What would the additional funds needed be if the company’s year-end 2001 assets had been $4 million? Assume that all other numbers are the same. Why is this AFN different from the one you found in Problem 4-1? Is the company’s “capital intensity” the same or different?
Problem 4-1
Use the AFN formula to forecast Carter’s additional funds needed for the coming year.
The Correct Answer and Explanation is :
To answer this, we need to understand the basic formula for Additional Funds Needed (AFN), which is given by:
[
AFN = (A_{T}/S_{T}) \times \Delta S – (L_{T}/S_{T}) \times \Delta S – M \times (1 – P) \times \Delta S
]
Where:
- (A_T) = Total assets at year-end
- (S_T) = Total sales
- (\Delta S) = Change in sales (from one period to the next)
- (L_T) = Total liabilities at year-end
- (M) = Profit margin
- (P) = Payout ratio
Step-by-step Calculation:
- Current Variables: Assume the sales, liabilities, and profits remain the same as in Problem 4-1. Let’s break it down step by step. If the company’s assets at the end of 2001 were $4 million instead of the original amount from Problem 4-1, it would affect the amount of funds needed because assets are part of the formula.

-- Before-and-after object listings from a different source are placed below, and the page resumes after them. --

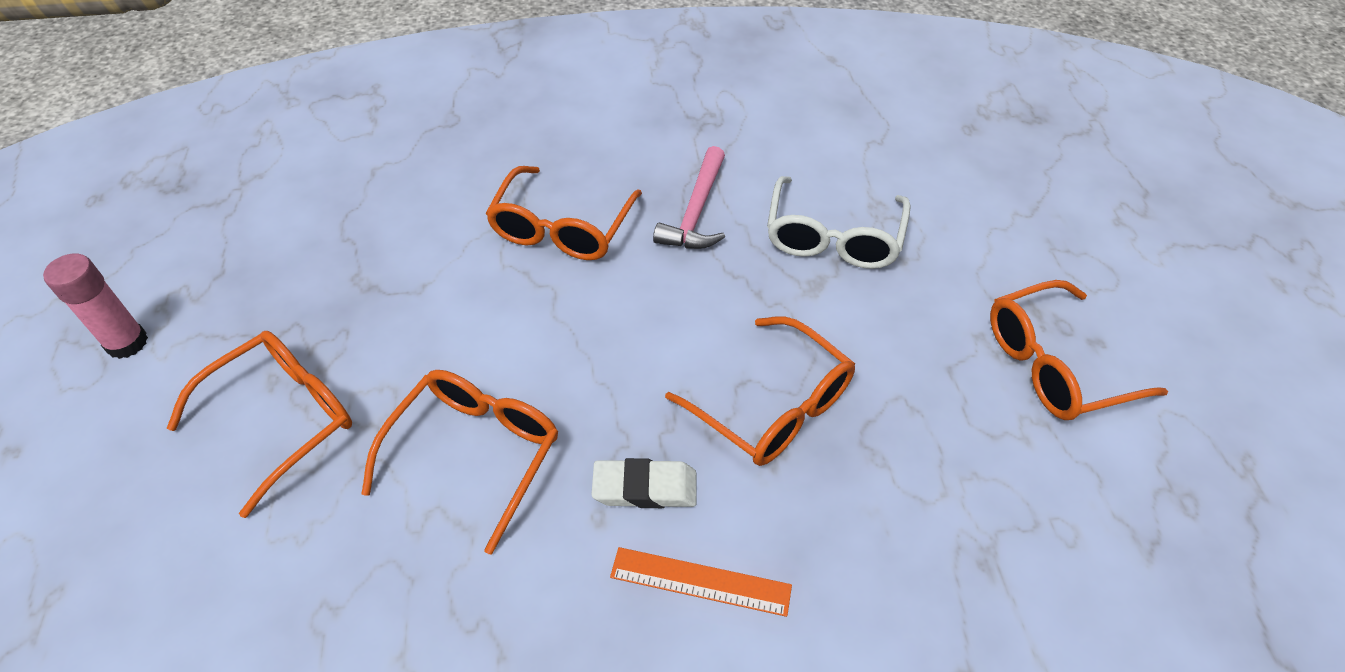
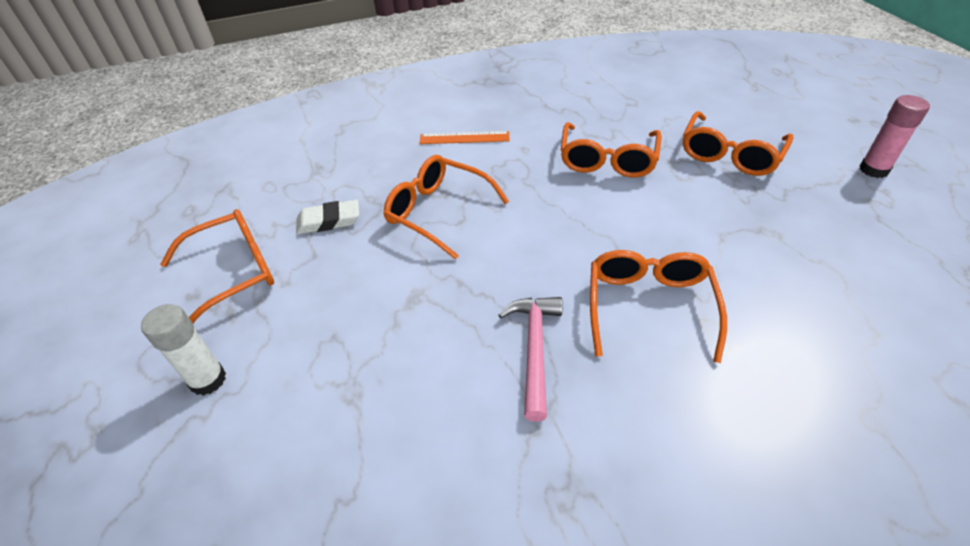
camera: 170 degrees right, 5 degrees down
(645, 488) = (505, 163): white eraser -> white eraser (329, 221)
(833, 238) = (398, 347): white glasses -> none
(1028, 243) = (208, 380): none -> white glue stick

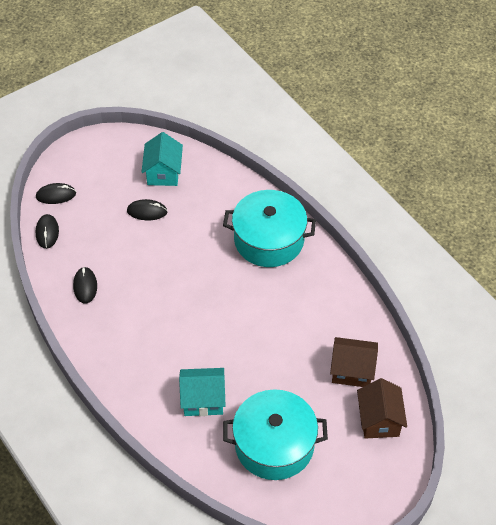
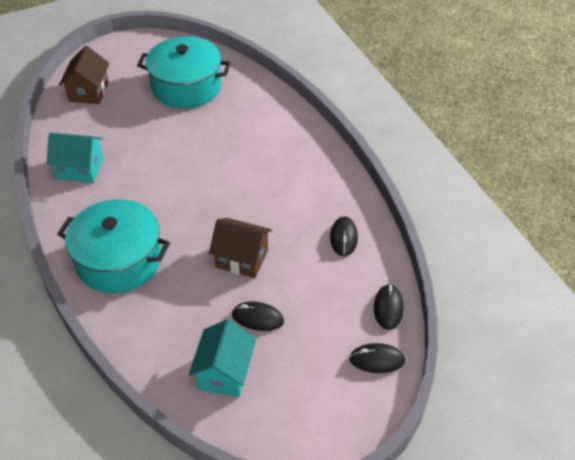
camera: 170 degrees left, 5 degrees down
(203, 400) = (239, 123): turquoise house -> turquoise house (80, 169)
(352, 371) = (92, 128): brown house -> brown house (242, 258)

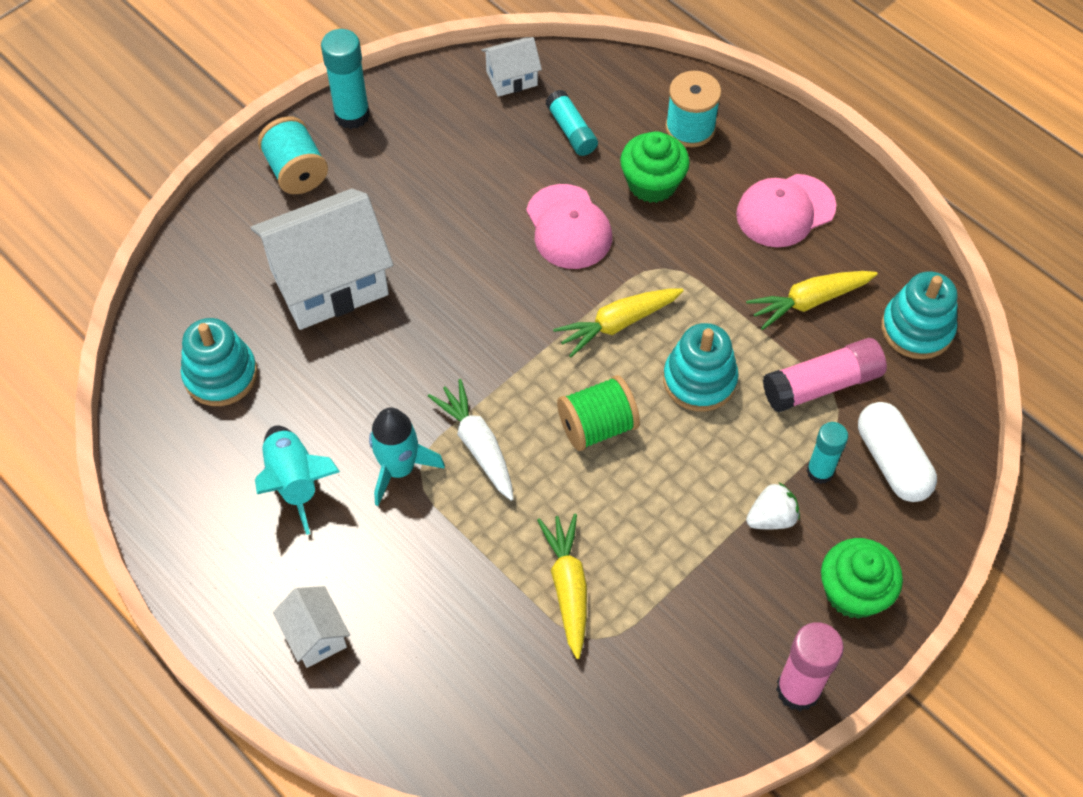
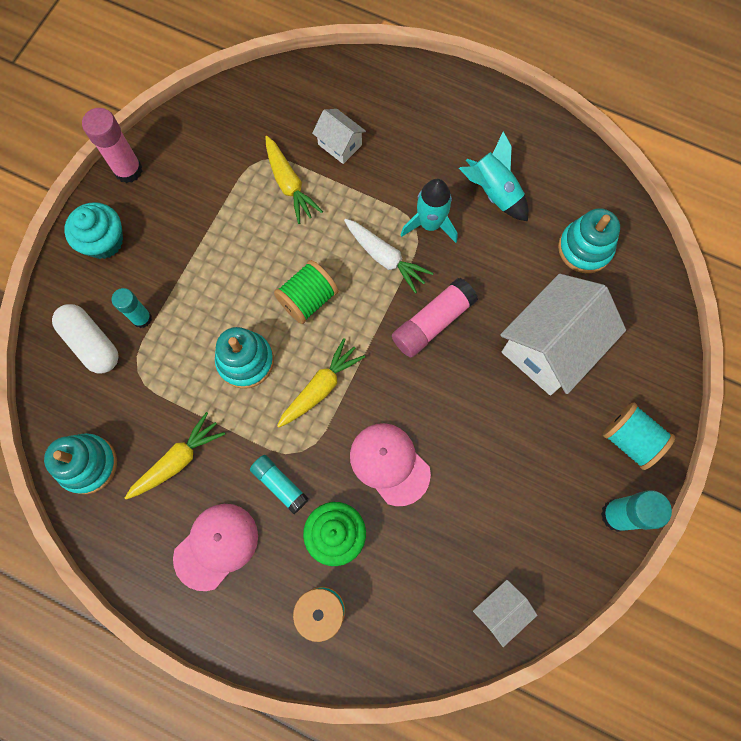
camera: 160 degrees right, 15 degrees up
(316, 635) = (431, 107): white house -> white house (340, 145)
(571, 131) = (424, 568): turquoise glue stick -> turquoise glue stick (280, 485)
(771, 518) = (168, 273): white strawberry -> none
(821, 385) = (153, 388): pink glue stick -> pink glue stick (433, 322)
(853, 592) = (104, 241): green cupcake -> turquoise cupcake

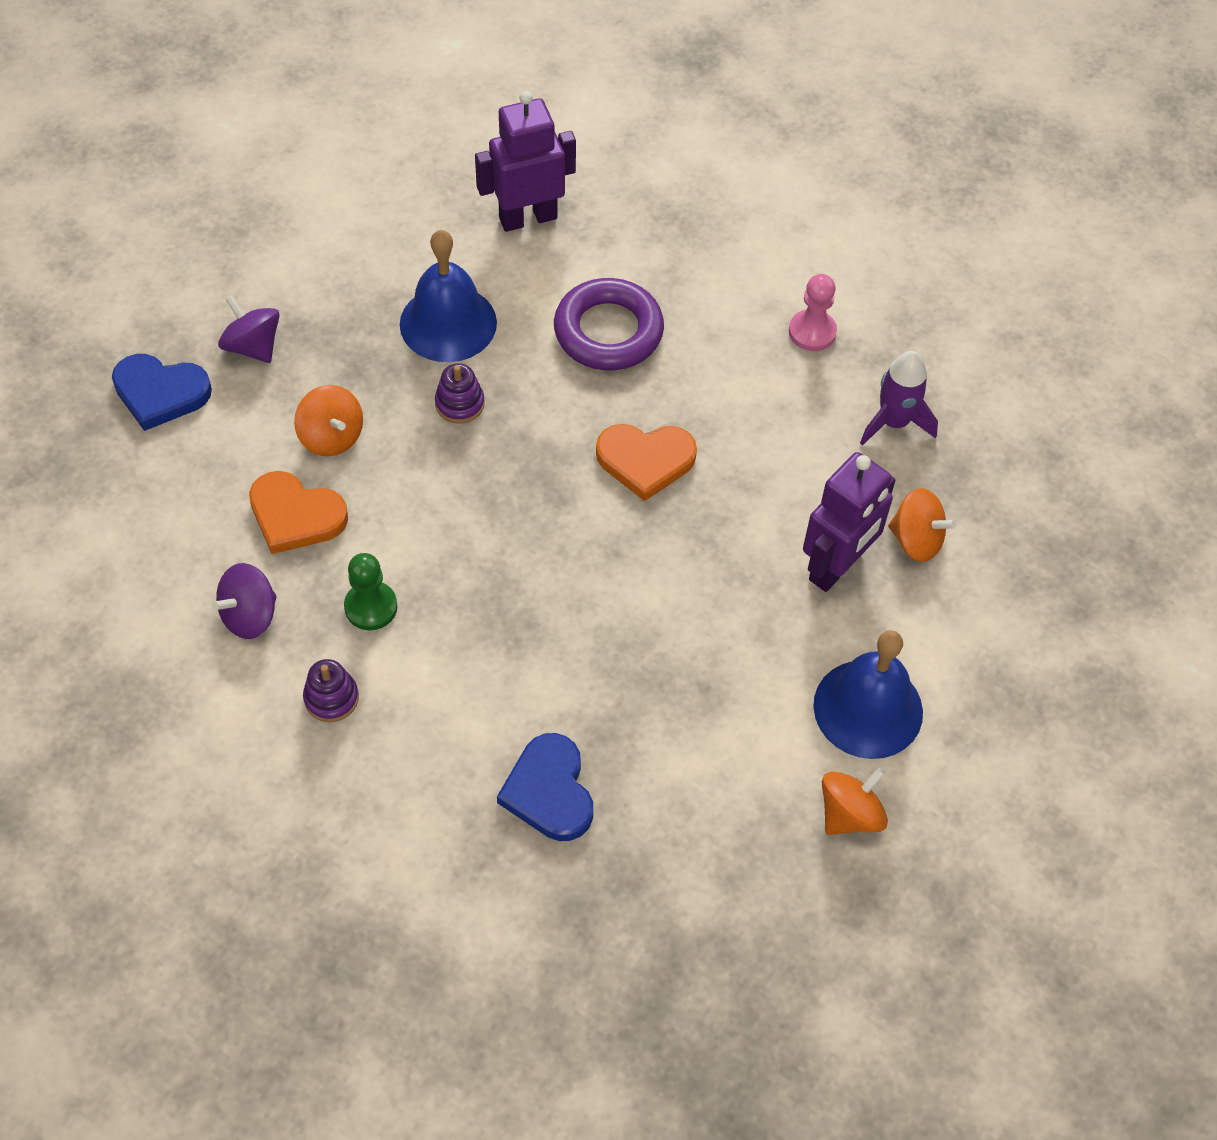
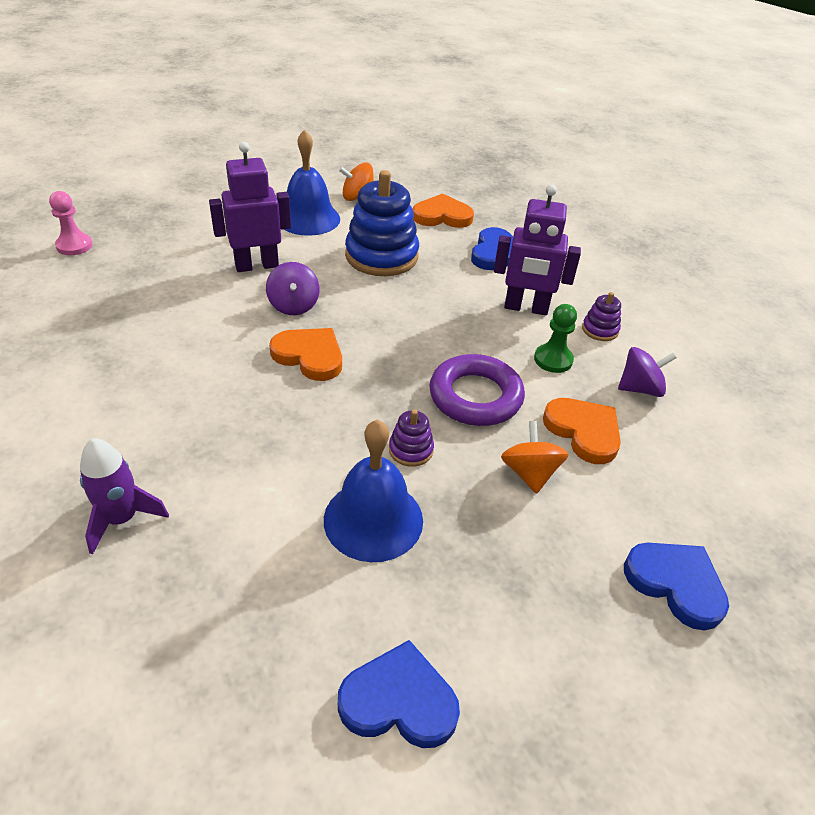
camera: 150 degrees left, 15 degrees down
(253, 346) = (569, 588): purple spinning top -> purple spinning top (293, 305)
(345, 216) = (399, 701): none -> blue heart
(528, 218) = (215, 589): purple robot -> purple robot (526, 308)
(608, 331) = (249, 447): purple ring -> purple ring (475, 396)
(686, 845) = (442, 216): none -> orange heart
(700, 683) = (381, 256): none -> blue stacking toy
(812, 332) = (107, 376): pink pawn -> pink pawn (74, 246)
(894, 422) = (133, 307): purple rocket -> purple rocket (122, 519)
(916, 540) = (200, 257): orange spinning top -> none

- Impact on Capital Intensity: Capital intensity refers to how much capital (assets) is needed to generate one dollar of sales. It is calculated as: [
\text{Capital Intensity} = \frac{\text{Assets}}{\text{Sales}}
] If the company’s assets increase to $4 million while sales remain constant, capital intensity will rise. This means that the company will need more assets to support the same level of sales, which could require more external financing (AFN).
Explanation of Difference in AFN:
- The AFN calculated with $4 million in assets would be higher than the original AFN because the company needs more assets to support the same amount of sales. Therefore, to cover the additional capital required, the company will need more external funds.
- The capital intensity is different in this case because an increase in assets means a higher capital intensity ratio. This indicates that the company is becoming more asset-heavy, requiring more funds to finance those additional assets. If assets increase without a proportional increase in sales, it leads to a higher AFN.
In summary, when assets increase to $4 million, the AFN increases due to the need for more external funds to support the additional assets, and capital intensity becomes higher, indicating a more capital-intensive business model.